- [Information shown]:

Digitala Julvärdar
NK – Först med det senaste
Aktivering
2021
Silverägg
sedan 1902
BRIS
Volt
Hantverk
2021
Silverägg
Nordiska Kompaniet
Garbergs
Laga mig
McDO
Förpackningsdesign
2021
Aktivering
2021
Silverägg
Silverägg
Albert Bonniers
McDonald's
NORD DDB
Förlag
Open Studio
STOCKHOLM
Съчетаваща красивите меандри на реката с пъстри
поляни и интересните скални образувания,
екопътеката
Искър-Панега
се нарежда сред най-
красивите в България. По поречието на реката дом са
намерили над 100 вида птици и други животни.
==
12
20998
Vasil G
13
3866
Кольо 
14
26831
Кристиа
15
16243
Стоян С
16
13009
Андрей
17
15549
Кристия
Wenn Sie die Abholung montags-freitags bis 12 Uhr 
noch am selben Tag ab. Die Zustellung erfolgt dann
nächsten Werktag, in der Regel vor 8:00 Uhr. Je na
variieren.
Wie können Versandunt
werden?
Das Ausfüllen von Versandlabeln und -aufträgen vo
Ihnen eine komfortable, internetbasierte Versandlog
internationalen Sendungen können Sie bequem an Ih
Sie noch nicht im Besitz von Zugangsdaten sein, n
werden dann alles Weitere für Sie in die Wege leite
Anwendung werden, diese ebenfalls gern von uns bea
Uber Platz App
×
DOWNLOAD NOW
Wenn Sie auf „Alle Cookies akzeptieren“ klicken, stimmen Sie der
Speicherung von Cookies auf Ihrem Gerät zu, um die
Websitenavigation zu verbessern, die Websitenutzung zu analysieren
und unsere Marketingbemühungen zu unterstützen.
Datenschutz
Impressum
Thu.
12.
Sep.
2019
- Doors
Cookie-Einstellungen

- [Task directions]:
Of the lines above, output exactly those from the line bearing "Digitala Julvärdar" through the line bearing "намерили над 100 вида птици и други животни.", inclusive.

- [Response below]:
Digitala Julvärdar
NK – Först med det senaste
Aktivering
2021
Silverägg
sedan 1902
BRIS
Volt
Hantverk
2021
Silverägg
Nordiska Kompaniet
Garbergs
Laga mig
McDO
Förpackningsdesign
2021
Aktivering
2021
Silverägg
Silverägg
Albert Bonniers
McDonald's
NORD DDB
Förlag
Open Studio
STOCKHOLM
Съчетаваща красивите меандри на реката с пъстри
поляни и интересните скални образувания,
екопътеката
Искър-Панега
се нарежда сред най-
красивите в България. По поречието на реката дом са
намерили над 100 вида птици и други животни.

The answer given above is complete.